Agricultural Economics Department

 

Date of this Version

7-1990

Comments

Published by Department of Agricultural Economics, Report No. 162, July 1990. The website address is: http://www.agecon.unl.edu/realestate.html

Sincere appreciation goes to the survey reporters for their participation in the annual UNL Nebraska Farm Real Estate Market Survey. Without their valuable input, much of the information within this report would not exist.

Abstract

In Nebraska, 1989 was another year of active market activity and increasing agricultural land values. These were two of the findings evident from the 1990 Nebraska Farm Real Estate Market Survey reports. The 1990 survey revealed a smaller average rate of increase of 9 percent during the 12-month period ending February 1, 1990 than reported for the year earlier. This smaller increase is a reflection of previous increases in farmland values and some decrease in net farm income during 1989.

The crop reporting districts showing the highest average land value change for the 12-month period were the North and Central Districts with 18 and 17 percent respectively. These increases were fueled by large gains in grazing land values, with cropland values also showing relatively large gains.

The greatest portion of buyers again were active farmers, frequently looking to expand existing farm operations. These newly purchased parcels were often within 5 miles of the buyers' residences, implying very geographically-localized markets. The primary reasons for selling farmland in 1989 were estate settlement and retirement/health.

Of the actual transactions during the 1989 observed survey reporters, 42 percent were cash sales involving no debt. The incidence of cash sales has decreased gradually over the past 3 years. Mortgage financing has increased slightly in recent years to 47 percent of the transactions reported in 1989.
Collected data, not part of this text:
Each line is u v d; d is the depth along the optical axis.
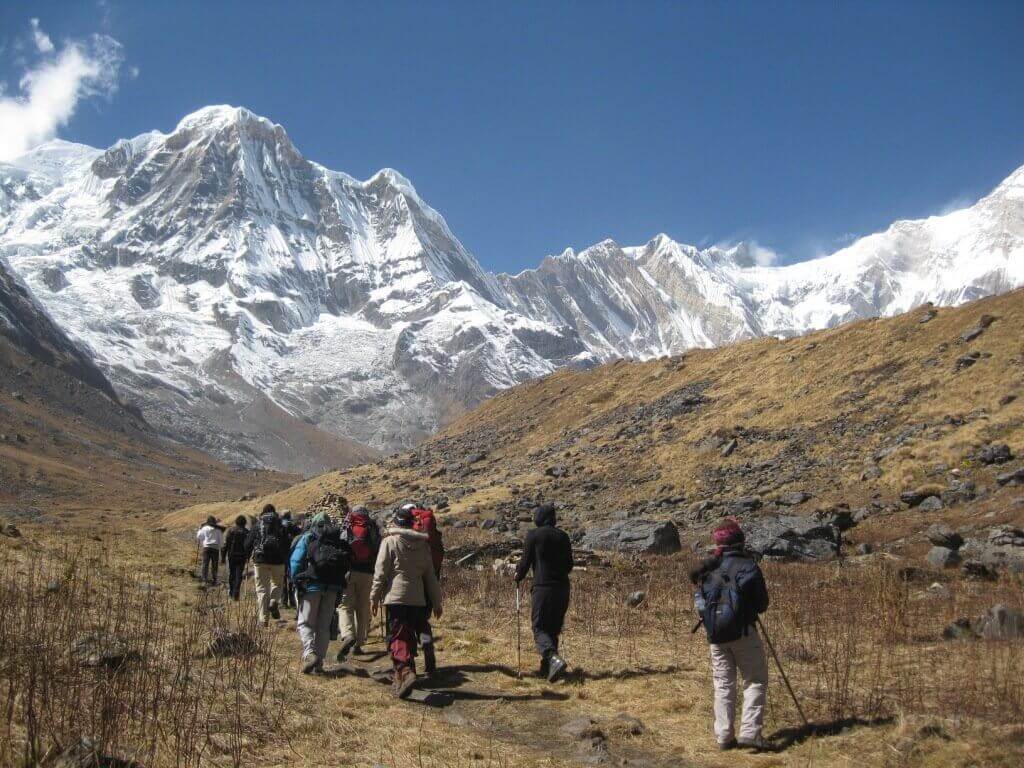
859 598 14.88
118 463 184.50
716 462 42.25
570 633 12.38
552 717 8.20
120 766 5.61
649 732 7.60
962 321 46.84
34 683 6.20
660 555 27.33
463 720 7.97
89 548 19.33
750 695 7.21
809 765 6.52
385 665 10.36
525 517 39.53
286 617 13.65
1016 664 8.84
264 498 76.06
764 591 7.23
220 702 7.53
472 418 81.50
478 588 17.00
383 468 71.62
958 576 18.53
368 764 6.45
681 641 11.87
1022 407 34.50
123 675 7.18
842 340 53.69
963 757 6.29
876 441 37.06
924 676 8.98
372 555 11.20
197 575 18.25
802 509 32.47
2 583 10.89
For 1990, reported cash rental rates on cropland either remained relatively stable or were slightly higher than 1989 levels. But the 1990 pasture rents experienced most dramatic increases, especially on an AUM (animal-unit-month) basis. The combination of reduced forage production from dry weather and profitable livestock prices has been the force behind these increases in pasture rents.

Rates of return to farmland given by reports is an estimate of the net rate of return that land owners in their area could expect at present real estate values. The percentage rates found for each type of land varies, but for 1990 the estimated rates of return on irrigated land, dryland cropland, and grassland were relatively consistent across regions. Irrigated land showed the highest rate at 7 percent with dryland cropland and grassland following at 6 and 5 percent respectively. These estimated rates of return for 1990 tended to be slightly lower than those of 1989.
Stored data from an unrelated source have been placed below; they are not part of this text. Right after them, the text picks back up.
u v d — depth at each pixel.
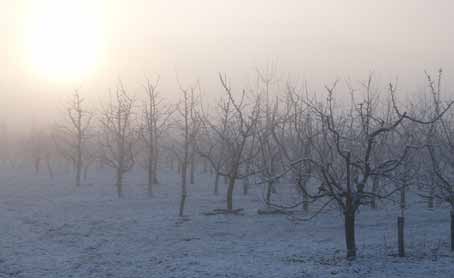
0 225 29.41
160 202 38.88
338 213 31.08
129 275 17.16
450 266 15.91
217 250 21.09
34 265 19.12
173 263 18.61
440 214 29.62
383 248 19.50
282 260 18.17
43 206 38.31
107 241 24.27
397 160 16.92
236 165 32.09
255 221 28.84
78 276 17.28
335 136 18.70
The expected rate of return from farmland is very especially important when looking to purchase land with borrowed capital. One fundamental principle for a sound financial management program is to use debt capital only when the rate of return for the asset matches or exceeds the rate of interest on borrowed capital. Judging from the averages reported in the survey, farmland currently will not generate rates of return adequate to justify heavily debt-leveraged acquisitions. Even when the buyer is willing to forgo returns on his/her own equity, the debt serving potential is still constrained.

As for future outlook, most survey reporters expected 1990 market activity to be similar to or slightly greater than 1989. Farm real estate conditions seem to dictate stable to slightly increased values for 1990, with the weather being the main determinate of the outcome.